Separately, the Levitin team found that children with autism essentially rated each nocturne rendition equally emotional, finding the original no more emotionally expressive than the mechanical version. But in other research, the team found that children with autism could label music as happy, sad or scary, suggesting, Levitin said, that “their recognition of musical emotions may be intact without necessarily having those emotions evoked, and without them necessarily experiencing those emotions themselves.”

A MATTER OF TIME

The ability to keep time to music appears to be almost unique to humans — not counting Snowball the cockatoo, which dances in time to “Everybody,” by the Backstreet Boys, and became a YouTube sensation. Both the Levitin and the Large studies found that the timing of notes was more important than loudness or softness in people’s perceptions of emotion in music.

This may be a product of evolutionary adaptation, said Kraus, since “a nervous system that is sensitive and well tuned to timing differences would be a nervous system that, from an evolutionary standpoint, would be more likely to escape potential enemies, survive and make babies.”

Changes in the expected timing of a note might generate the emotional equivalent of “depth perception, where slightly different images going to your two eyes allows you to see depth,” said Joseph E. LeDoux, a neuroscientist at New York University.

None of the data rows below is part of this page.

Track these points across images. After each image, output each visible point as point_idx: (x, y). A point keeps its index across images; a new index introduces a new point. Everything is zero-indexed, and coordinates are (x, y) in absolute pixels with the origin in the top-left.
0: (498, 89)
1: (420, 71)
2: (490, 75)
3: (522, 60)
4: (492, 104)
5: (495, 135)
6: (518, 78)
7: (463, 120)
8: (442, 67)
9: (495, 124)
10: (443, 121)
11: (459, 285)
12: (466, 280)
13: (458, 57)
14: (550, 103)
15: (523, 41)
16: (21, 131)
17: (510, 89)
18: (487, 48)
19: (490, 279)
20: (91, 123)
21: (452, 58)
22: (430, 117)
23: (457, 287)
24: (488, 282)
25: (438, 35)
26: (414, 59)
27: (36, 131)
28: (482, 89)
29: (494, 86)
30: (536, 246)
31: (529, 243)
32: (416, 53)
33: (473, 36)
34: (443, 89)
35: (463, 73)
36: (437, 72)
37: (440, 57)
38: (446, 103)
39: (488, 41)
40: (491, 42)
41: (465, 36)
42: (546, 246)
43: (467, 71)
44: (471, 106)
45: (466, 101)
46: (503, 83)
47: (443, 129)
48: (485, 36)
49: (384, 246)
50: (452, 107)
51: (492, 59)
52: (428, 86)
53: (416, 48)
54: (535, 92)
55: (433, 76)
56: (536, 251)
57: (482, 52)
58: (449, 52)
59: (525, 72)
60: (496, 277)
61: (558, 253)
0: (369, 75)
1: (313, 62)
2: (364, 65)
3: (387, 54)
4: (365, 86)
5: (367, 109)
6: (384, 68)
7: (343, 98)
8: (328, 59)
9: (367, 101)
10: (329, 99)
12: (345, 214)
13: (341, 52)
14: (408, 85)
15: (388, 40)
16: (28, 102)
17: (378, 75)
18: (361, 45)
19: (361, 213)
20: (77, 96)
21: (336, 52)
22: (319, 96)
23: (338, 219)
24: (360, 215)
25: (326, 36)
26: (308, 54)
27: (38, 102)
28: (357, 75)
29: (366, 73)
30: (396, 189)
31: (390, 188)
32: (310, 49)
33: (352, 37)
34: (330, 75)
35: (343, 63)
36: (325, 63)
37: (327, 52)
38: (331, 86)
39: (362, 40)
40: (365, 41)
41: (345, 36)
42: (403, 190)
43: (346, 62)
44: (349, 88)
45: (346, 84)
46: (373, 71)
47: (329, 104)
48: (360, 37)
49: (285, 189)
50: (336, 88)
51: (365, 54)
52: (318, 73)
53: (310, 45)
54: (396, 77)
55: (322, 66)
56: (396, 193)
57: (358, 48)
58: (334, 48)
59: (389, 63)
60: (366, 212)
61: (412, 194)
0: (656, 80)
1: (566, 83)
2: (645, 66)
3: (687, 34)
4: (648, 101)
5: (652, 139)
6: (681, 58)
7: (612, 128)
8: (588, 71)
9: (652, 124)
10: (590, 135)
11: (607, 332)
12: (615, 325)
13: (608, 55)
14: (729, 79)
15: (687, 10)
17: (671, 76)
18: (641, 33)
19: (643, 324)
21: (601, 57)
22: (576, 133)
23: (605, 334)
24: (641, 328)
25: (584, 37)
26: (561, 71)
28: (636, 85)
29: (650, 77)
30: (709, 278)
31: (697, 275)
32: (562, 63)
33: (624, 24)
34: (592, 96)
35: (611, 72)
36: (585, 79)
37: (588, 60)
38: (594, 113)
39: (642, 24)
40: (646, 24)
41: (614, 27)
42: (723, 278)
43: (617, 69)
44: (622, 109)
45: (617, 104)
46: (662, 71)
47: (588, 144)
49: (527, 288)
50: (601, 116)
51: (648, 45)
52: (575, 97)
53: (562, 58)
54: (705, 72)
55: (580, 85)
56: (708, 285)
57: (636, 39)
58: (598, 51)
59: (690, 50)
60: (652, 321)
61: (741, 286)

And musical timing might relate to the importance of timing in speech. “The difference between a B and a P, for example, is a difference in the timing involved in producing the sound,” said Aniruddh D. Patel, a music scientist at the Neurosciences Institute in San Diego. “We don’t signal the difference between P and B by how loud it is.”

Michael Leonhart, who played trumpet and produced for Steely Dan, said he thought “the ears of most people have started to become less sensitive to dynamics” as music recordings crank up the volume and “the world has become a louder place.”

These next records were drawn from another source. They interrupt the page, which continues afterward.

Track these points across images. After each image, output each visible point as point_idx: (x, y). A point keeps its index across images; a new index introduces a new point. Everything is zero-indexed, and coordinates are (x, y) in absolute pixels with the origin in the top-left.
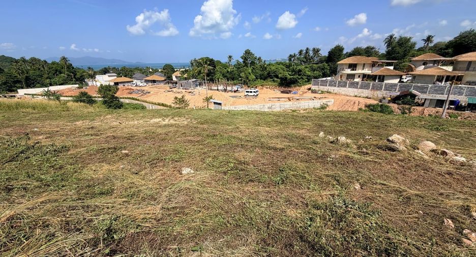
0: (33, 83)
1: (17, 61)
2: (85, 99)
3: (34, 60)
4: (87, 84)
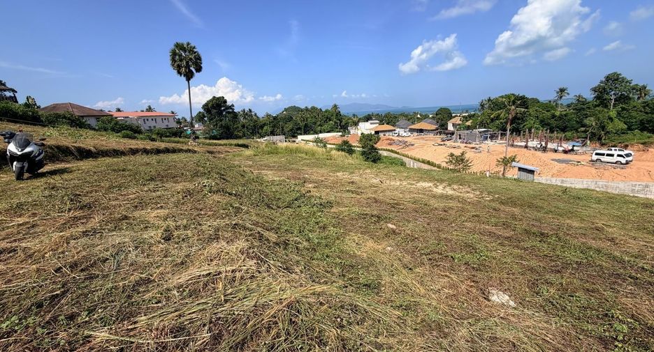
0: (309, 130)
2: (346, 147)
3: (313, 108)
4: (349, 133)
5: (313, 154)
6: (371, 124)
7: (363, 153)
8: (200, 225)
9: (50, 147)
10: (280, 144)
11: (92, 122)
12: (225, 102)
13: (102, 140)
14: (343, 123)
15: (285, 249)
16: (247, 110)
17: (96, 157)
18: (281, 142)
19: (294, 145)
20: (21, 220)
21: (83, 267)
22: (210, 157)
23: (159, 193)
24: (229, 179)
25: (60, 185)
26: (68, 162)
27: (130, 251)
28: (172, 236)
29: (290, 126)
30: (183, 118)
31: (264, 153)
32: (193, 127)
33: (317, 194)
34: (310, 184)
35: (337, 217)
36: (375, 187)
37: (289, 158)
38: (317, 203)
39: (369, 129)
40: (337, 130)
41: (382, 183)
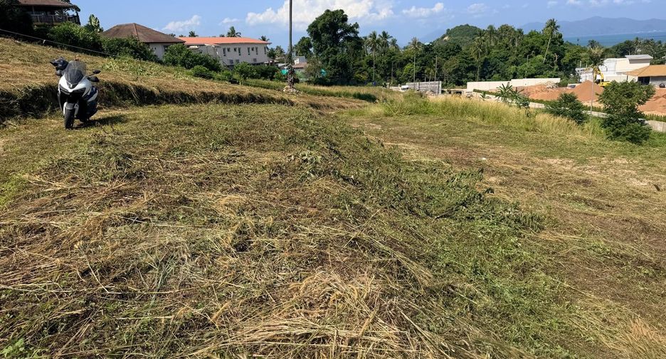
0: (490, 72)
1: (481, 33)
2: (570, 109)
3: (505, 29)
4: (577, 79)
5: (498, 117)
6: (632, 61)
7: (607, 123)
8: (295, 230)
9: (107, 85)
10: (432, 98)
11: (159, 52)
12: (345, 19)
13: (168, 79)
14: (566, 60)
15: (447, 305)
16: (379, 34)
17: (159, 104)
18: (434, 94)
19: (462, 100)
20: (59, 185)
21: (116, 275)
22: (315, 112)
23: (235, 166)
24: (343, 152)
25: (110, 140)
26: (126, 108)
27: (183, 260)
28: (250, 243)
29: (454, 62)
30: (278, 48)
31: (403, 111)
32: (292, 62)
33: (508, 198)
34: (492, 176)
35: (554, 253)
36: (642, 198)
37: (448, 123)
38: (508, 217)
39: (624, 73)
40: (551, 73)
41: (658, 189)
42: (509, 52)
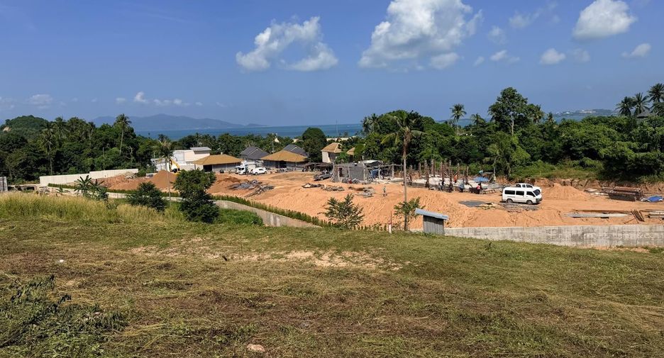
0: (66, 165)
1: (49, 125)
2: (149, 197)
3: (75, 122)
4: (153, 169)
5: (77, 213)
6: (196, 152)
7: (184, 207)
14: (140, 151)
19: (30, 197)
29: (19, 156)
33: (88, 301)
34: (70, 279)
35: (138, 349)
36: (214, 270)
37: (16, 225)
38: (87, 323)
39: (192, 162)
40: (128, 164)
41: (226, 260)
42: (83, 145)
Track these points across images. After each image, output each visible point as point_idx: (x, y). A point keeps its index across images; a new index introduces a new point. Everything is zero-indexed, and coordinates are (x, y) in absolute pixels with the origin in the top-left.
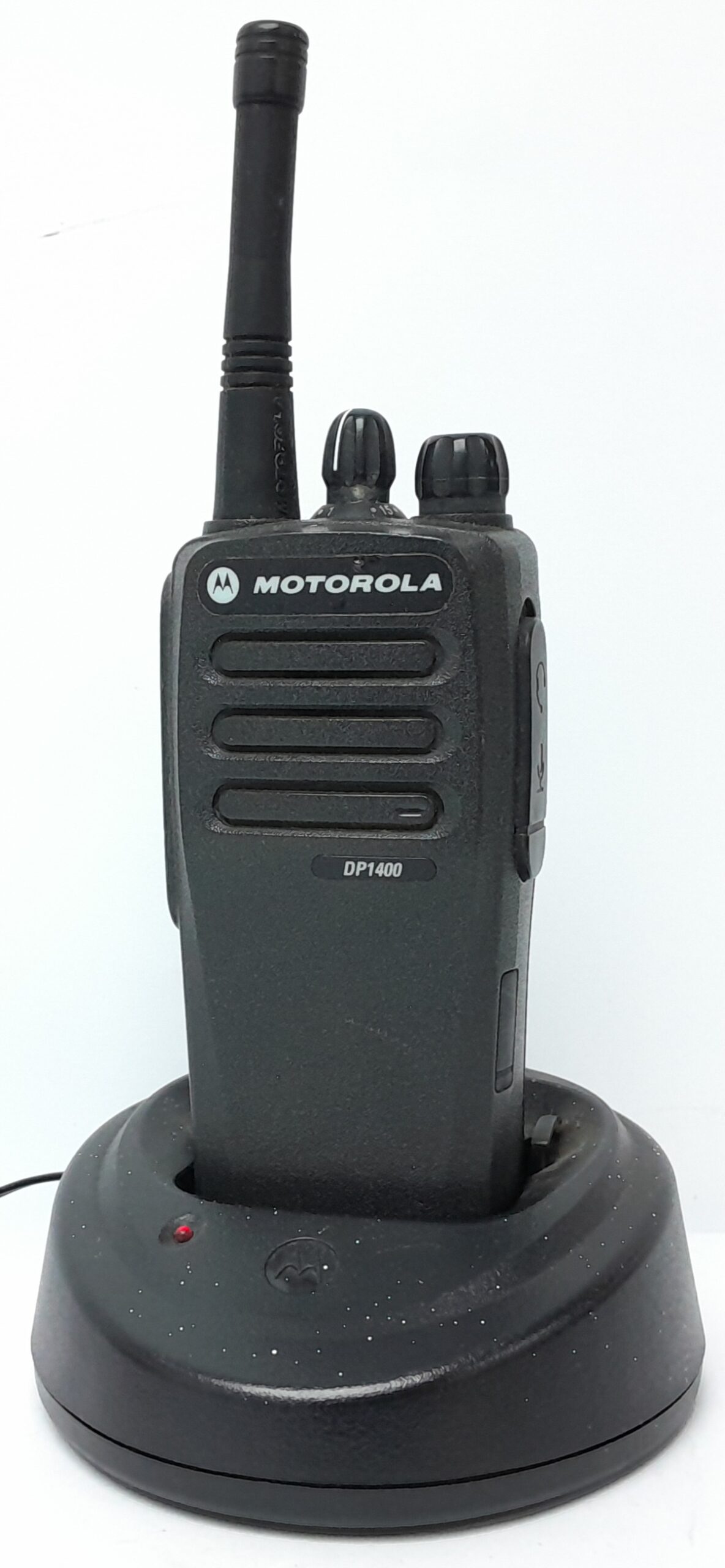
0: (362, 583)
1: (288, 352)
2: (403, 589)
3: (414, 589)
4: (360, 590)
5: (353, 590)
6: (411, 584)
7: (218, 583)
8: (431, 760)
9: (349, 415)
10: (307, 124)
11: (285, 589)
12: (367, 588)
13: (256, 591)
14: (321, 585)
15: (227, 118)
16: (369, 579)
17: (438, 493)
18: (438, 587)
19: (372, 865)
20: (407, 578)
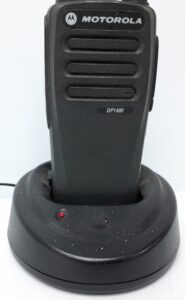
0: (117, 20)
2: (130, 23)
5: (115, 22)
6: (133, 21)
7: (69, 17)
11: (93, 20)
12: (119, 22)
13: (83, 21)
14: (105, 20)
16: (120, 19)
18: (140, 23)
19: (115, 109)
20: (131, 19)
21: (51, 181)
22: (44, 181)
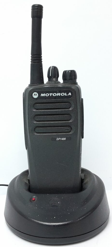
0: (59, 94)
1: (41, 57)
2: (65, 95)
3: (67, 95)
4: (58, 95)
5: (57, 95)
6: (66, 94)
7: (34, 95)
8: (70, 121)
9: (52, 67)
10: (43, 20)
11: (46, 95)
12: (59, 95)
13: (41, 96)
14: (52, 95)
15: (30, 20)
16: (60, 94)
17: (67, 79)
18: (71, 95)
19: (61, 138)
20: (66, 93)
21: (29, 180)
22: (26, 181)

Subtle timing differences, on the other hand, are critical, Leonhart said, citing a triplet figure in the beginning of Steely Dan’s song “Josie.”

“The tendency is to start rushing it, to get excited,” Leonhart said. But the key is “to lay it back, don’t rush, make sure it’s not ahead of the snare drum. It changes the slingshot effect of where things snap and pop.”

Simon plays with timing constantly, surfing bar lines. He squeezes lyrics like “cinematographer” — six short notes — into the space of a two-syllable word, and will “land on a long word with a consonant at the end, so that you really hear the word,” he said. “My brain is working that way — it’s dividing up everything. I really have a certain sense of where the pocket of the groove is, and I know when you have to reinforce it and I know when you want to leave it.”

Musicians like Simon consider slight timing variations so crucial that they eschew the drum machines commonly used in recordings. Levitin says Stevie Wonder uses a drum machine because it has so many percussion voices, but inserts human-inflected alterations, essentially mistakes, so beats do not always line up perfectly.

And Geoff Emerick, a recording engineer for the Beatles, said: “Often when we were recording some of those Beatles rhythm tracks, there might be an error incorporated, and you would say, ‘That error sounds rather good,’ and we would actually elaborate on that.

“When everything is perfectly in time, the ear or mind tends to ignore it, much like a clock ticking in your bedroom — after a while you don’t hear it.”